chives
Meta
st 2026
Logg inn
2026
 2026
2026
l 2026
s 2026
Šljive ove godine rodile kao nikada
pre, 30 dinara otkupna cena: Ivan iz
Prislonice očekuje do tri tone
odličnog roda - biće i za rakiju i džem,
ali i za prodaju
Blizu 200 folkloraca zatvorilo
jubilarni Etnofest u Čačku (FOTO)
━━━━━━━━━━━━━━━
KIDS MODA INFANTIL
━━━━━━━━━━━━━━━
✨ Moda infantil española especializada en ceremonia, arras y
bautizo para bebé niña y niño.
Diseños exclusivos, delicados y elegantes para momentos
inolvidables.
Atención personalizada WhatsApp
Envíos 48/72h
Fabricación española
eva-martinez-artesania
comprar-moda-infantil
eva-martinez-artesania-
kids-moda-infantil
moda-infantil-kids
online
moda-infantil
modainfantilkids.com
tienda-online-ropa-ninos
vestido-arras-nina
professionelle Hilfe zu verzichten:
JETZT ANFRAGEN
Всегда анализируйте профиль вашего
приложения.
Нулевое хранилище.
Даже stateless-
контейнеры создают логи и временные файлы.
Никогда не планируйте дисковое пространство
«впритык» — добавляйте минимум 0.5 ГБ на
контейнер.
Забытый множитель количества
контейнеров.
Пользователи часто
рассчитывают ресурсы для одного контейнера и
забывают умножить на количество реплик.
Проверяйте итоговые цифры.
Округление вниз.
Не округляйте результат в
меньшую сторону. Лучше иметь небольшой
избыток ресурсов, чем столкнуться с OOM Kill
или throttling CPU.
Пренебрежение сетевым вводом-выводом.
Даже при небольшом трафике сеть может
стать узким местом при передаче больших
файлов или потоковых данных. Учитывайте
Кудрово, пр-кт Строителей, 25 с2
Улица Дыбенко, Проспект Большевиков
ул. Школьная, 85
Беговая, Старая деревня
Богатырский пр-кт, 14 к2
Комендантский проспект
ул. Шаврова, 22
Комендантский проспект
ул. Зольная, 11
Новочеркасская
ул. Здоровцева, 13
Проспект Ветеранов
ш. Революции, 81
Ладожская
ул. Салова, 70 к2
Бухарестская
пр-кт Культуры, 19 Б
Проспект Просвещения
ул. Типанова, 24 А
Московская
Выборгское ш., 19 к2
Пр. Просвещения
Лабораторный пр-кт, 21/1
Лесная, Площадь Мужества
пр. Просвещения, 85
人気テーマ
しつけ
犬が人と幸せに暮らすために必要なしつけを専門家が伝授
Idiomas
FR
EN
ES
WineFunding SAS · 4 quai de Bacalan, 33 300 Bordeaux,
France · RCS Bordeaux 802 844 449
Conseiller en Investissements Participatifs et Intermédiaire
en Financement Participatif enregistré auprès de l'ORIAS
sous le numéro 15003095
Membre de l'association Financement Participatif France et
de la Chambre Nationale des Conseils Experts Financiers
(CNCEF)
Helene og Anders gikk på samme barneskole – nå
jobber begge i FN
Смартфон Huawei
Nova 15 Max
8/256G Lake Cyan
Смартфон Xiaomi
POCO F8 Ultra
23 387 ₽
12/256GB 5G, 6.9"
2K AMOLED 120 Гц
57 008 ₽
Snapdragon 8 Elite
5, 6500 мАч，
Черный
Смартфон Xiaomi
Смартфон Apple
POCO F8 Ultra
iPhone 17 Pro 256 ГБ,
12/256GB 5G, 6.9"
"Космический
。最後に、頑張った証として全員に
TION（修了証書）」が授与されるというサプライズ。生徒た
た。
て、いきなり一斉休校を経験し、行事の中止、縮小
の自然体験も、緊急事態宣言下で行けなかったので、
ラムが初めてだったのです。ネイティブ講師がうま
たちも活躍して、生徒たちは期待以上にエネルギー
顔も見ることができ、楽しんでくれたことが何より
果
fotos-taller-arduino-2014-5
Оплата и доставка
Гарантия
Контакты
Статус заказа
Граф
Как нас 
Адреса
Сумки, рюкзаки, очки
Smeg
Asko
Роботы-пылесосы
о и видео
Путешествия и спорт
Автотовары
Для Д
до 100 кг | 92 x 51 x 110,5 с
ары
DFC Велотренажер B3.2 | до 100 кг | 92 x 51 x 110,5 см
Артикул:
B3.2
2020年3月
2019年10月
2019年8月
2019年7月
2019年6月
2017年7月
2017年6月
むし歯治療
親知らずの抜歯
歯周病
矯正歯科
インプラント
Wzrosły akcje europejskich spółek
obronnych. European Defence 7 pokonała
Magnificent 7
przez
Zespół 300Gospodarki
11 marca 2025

========================

Everything in the listing should be written out again exactly.

§ Solution to this problem:
chives
Meta
st 2026
Logg inn
2026
 2026
2026
l 2026
s 2026
Šljive ove godine rodile kao nikada
pre, 30 dinara otkupna cena: Ivan iz
Prislonice očekuje do tri tone
odličnog roda - biće i za rakiju i džem,
ali i za prodaju
Blizu 200 folkloraca zatvorilo
jubilarni Etnofest u Čačku (FOTO)
━━━━━━━━━━━━━━━
KIDS MODA INFANTIL
━━━━━━━━━━━━━━━
✨ Moda infantil española especializada en ceremonia, arras y
bautizo para bebé niña y niño.
Diseños exclusivos, delicados y elegantes para momentos
inolvidables.
Atención personalizada WhatsApp
Envíos 48/72h
Fabricación española
eva-martinez-artesania
comprar-moda-infantil
eva-martinez-artesania-
kids-moda-infantil
moda-infantil-kids
online
moda-infantil
modainfantilkids.com
tienda-online-ropa-ninos
vestido-arras-nina
professionelle Hilfe zu verzichten:
JETZT ANFRAGEN
Всегда анализируйте профиль вашего
приложения.
Нулевое хранилище.
Даже stateless-
контейнеры создают логи и временные файлы.
Никогда не планируйте дисковое пространство
«впритык» — добавляйте минимум 0.5 ГБ на
контейнер.
Забытый множитель количества
контейнеров.
Пользователи часто
рассчитывают ресурсы для одного контейнера и
забывают умножить на количество реплик.
Проверяйте итоговые цифры.
Округление вниз.
Не округляйте результат в
меньшую сторону. Лучше иметь небольшой
избыток ресурсов, чем столкнуться с OOM Kill
или throttling CPU.
Пренебрежение сетевым вводом-выводом.
Даже при небольшом трафике сеть может
стать узким местом при передаче больших
файлов или потоковых данных. Учитывайте
Кудрово, пр-кт Строителей, 25 с2
Улица Дыбенко, Проспект Большевиков
ул. Школьная, 85
Беговая, Старая деревня
Богатырский пр-кт, 14 к2
Комендантский проспект
ул. Шаврова, 22
Комендантский проспект
ул. Зольная, 11
Новочеркасская
ул. Здоровцева, 13
Проспект Ветеранов
ш. Революции, 81
Ладожская
ул. Салова, 70 к2
Бухарестская
пр-кт Культуры, 19 Б
Проспект Просвещения
ул. Типанова, 24 А
Московская
Выборгское ш., 19 к2
Пр. Просвещения
Лабораторный пр-кт, 21/1
Лесная, Площадь Мужества
пр. Просвещения, 85
人気テーマ
しつけ
犬が人と幸せに暮らすために必要なしつけを専門家が伝授
Idiomas
FR
EN
ES
WineFunding SAS · 4 quai de Bacalan, 33 300 Bordeaux,
France · RCS Bordeaux 802 844 449
Conseiller en Investissements Participatifs et Intermédiaire
en Financement Participatif enregistré auprès de l'ORIAS
sous le numéro 15003095
Membre de l'association Financement Participatif France et
de la Chambre Nationale des Conseils Experts Financiers
(CNCEF)
Helene og Anders gikk på samme barneskole – nå
jobber begge i FN
Смартфон Huawei
Nova 15 Max
8/256G Lake Cyan
Смартфон Xiaomi
POCO F8 Ultra
23 387 ₽
12/256GB 5G, 6.9"
2K AMOLED 120 Гц
57 008 ₽
Snapdragon 8 Elite
5, 6500 мАч，
Черный
Смартфон Xiaomi
Смартфон Apple
POCO F8 Ultra
iPhone 17 Pro 256 ГБ,
12/256GB 5G, 6.9"
"Космический
。最後に、頑張った証として全員に
TION（修了証書）」が授与されるというサプライズ。生徒た
た。
て、いきなり一斉休校を経験し、行事の中止、縮小
の自然体験も、緊急事態宣言下で行けなかったので、
ラムが初めてだったのです。ネイティブ講師がうま
たちも活躍して、生徒たちは期待以上にエネルギー
顔も見ることができ、楽しんでくれたことが何より
果
fotos-taller-arduino-2014-5
Оплата и доставка
Гарантия
Контакты
Статус заказа
Граф
Как нас 
Адреса
Сумки, рюкзаки, очки
Smeg
Asko
Роботы-пылесосы
о и видео
Путешествия и спорт
Автотовары
Для Д
до 100 кг | 92 x 51 x 110,5 с
ары
DFC Велотренажер B3.2 | до 100 кг | 92 x 51 x 110,5 см
Артикул:
B3.2
2020年3月
2019年10月
2019年8月
2019年7月
2019年6月
2017年7月
2017年6月
むし歯治療
親知らずの抜歯
歯周病
矯正歯科
インプラント
Wzrosły akcje europejskich spółek
obronnych. European Defence 7 pokonała
Magnificent 7
przez
Zespół 300Gospodarki
11 marca 2025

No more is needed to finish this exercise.